Ed. Note: Baghdad Dispatch is written by two female Marines with local connections; Marine Capt. Mary Noyes, an attorney (right); and Marine Maj. Meredith Brown, an Iraqi Women’s Engagement officer (left). Their respective columns will appear in alternate months. Noyes moved to New Orleans in 2006; Brown is a native of Marrero.

As we approached Christmas in Ramadi, my thoughts turned to the holiday and culinary traditions that I was missing. My husband and young son are home baking cookies, butter tarts and mincemeat tarts. They have put up the Christmas tree and hung the wreath on the door and the stockings by the fireplace. Gifts have been purchased, wrapped and placed under the tree. My son has written his first letter to Santa Claus and placed it in the mailbox for the mail lady to pick up and carry to Santa. Don’t you love the imagination of a 4-year-old?

In Camp Ramadi, Al-Anbar we’re hoping that our own Christmas feast will come together without a rogue Iraqi trying to lob a mortar round into the camp. Every now and then this happens, especially on days of significance. None of us worry about it too much because his aim is terrible and he doesn’t have the proper weapons systems to effectively launch a mortar. The real concern we have about Christmas dinner is that we might run out of food. You see, we’re not going to eat Christmas dinner at the messhall this year. We did that at Thanksgiving and found it lacking, bless their hearts. We are going to make our own Christmas dinner. A bit of a challenge when you consider the fact that we don’t have a local grocery store to purchase the ingredients or a kitchen in which to cook.

OK, let me explain how all of this came together. When we were out buying cows (yes, dairy cows), in early November to give to the widows, one of my colleagues, commonly known as “Princess,” decided that we were going to make our own Christmas dinner. She asked me if I could cook. My response to her was “I’m a New Orleanian. Of course I know how to cook; and I love to cook.” This response thrilled her because she has been to New Orleans and has enjoyed the culinary treasures of Bayona, Acme Oyster House and other lovely dining spots in our fair city.

Since Princess was going home for Thanksgiving, she thought that we could pull off a nice Christmas dinner if she mailed all of the ingredients that we would need to make a green bean casserole, a yam dish, fresh bread using our other colleague’s bread maker (some of these State Department civilians are self-indulged), homemade cranberry relish, dressing and a rib roast. We wanted to fry a turkey but we couldn’t manage to get a turkey fryer to Ramadi in time. And then there was the issue with buying and transporting the turkey. Turkey isn’t a common item to be purchased in Iraq. One colleague offered to buy one in Jordan as he traveled through there on his return from leave. A turkey from Jordan sounded too risky of a proposition to consider. Obviously, ham is out of the question as we’re in the center of the Middle East and eating pork is considered sacrilegious. So we settled on the rib roast from the Post Exchange in Baghdad.

▶ Your tasks
A – List every dish the dispatch names as part of the planned Christmas dinner.
B – Decide whether each statement agrees with the dispatch, answering yes or no and quoting the words that decide it: (i) Brown is from Marrero. (ii) The group had Thanksgiving dinner at the messhall. (iii) The group bought a turkey in Jordan for Christmas dinner.
C – Please write out a passage of the dispatch word for word. Begin at the words "In Camp Ramadi, Al-Anbar" and stop after "which to cook.".
The entries are not needed for any of this.

▶ Entries supplied
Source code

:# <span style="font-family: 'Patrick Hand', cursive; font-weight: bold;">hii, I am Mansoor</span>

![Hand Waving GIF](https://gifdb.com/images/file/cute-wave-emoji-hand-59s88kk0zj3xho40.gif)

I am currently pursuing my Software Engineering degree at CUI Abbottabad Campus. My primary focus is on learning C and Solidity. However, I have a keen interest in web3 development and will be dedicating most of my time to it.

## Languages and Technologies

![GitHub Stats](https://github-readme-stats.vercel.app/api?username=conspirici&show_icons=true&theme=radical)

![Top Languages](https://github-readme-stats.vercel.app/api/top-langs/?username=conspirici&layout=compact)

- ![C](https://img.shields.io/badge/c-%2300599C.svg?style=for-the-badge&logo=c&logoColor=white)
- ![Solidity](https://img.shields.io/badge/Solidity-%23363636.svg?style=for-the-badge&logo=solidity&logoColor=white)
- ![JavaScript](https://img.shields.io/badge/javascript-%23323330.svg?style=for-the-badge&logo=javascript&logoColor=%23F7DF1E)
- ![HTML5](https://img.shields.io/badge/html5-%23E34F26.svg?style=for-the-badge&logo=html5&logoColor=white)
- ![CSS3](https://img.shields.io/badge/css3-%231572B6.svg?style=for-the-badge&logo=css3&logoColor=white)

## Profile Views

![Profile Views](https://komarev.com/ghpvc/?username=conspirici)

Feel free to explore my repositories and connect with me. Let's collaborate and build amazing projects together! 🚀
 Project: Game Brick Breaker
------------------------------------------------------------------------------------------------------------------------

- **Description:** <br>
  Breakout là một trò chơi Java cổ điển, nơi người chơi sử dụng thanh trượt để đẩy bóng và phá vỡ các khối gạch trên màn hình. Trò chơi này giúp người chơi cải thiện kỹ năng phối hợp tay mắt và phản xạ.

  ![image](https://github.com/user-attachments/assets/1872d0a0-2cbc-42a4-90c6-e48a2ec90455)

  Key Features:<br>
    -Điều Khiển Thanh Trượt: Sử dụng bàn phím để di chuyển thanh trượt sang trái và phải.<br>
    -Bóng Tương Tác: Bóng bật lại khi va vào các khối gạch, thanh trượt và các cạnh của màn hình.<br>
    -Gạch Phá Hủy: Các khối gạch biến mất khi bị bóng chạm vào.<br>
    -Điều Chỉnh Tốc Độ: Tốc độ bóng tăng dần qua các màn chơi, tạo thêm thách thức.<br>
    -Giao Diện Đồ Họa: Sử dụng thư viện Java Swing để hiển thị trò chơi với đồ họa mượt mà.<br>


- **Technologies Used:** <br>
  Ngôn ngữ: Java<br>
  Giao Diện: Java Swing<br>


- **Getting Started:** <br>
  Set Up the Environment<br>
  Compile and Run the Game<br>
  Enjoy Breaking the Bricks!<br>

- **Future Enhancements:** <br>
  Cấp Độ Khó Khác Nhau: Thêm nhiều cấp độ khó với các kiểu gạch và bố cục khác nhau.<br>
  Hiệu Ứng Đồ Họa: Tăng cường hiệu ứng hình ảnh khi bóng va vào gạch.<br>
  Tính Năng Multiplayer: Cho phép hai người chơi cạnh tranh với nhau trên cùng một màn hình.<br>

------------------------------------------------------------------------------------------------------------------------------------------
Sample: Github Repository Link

▶ Answers by task
A –
- green bean casserole
- a yam dish
- fresh bread
- homemade cranberry relish
- dressing
- a rib roast

B –
(i) Yes: "Brown is a native of Marrero."
(ii) Yes: "We did that at Thanksgiving and found it lacking, bless their hearts."
(iii) No: "A turkey from Jordan sounded too risky of a proposition to consider."

C –
In Camp Ramadi, Al-Anbar we’re hoping that our own Christmas feast will come together without a rogue Iraqi trying to lob a mortar round into the camp. Every now and then this happens, especially on days of significance. None of us worry about it too much because his aim is terrible and he doesn’t have the proper weapons systems to effectively launch a mortar. The real concern we have about Christmas dinner is that we might run out of food. You see, we’re not going to eat Christmas dinner at the messhall this year. We did that at Thanksgiving and found it lacking, bless their hearts. We are going to make our own Christmas dinner. A bit of a challenge when you consider the fact that we don’t have a local grocery store to purchase the ingredients or a kitchen in which to cook.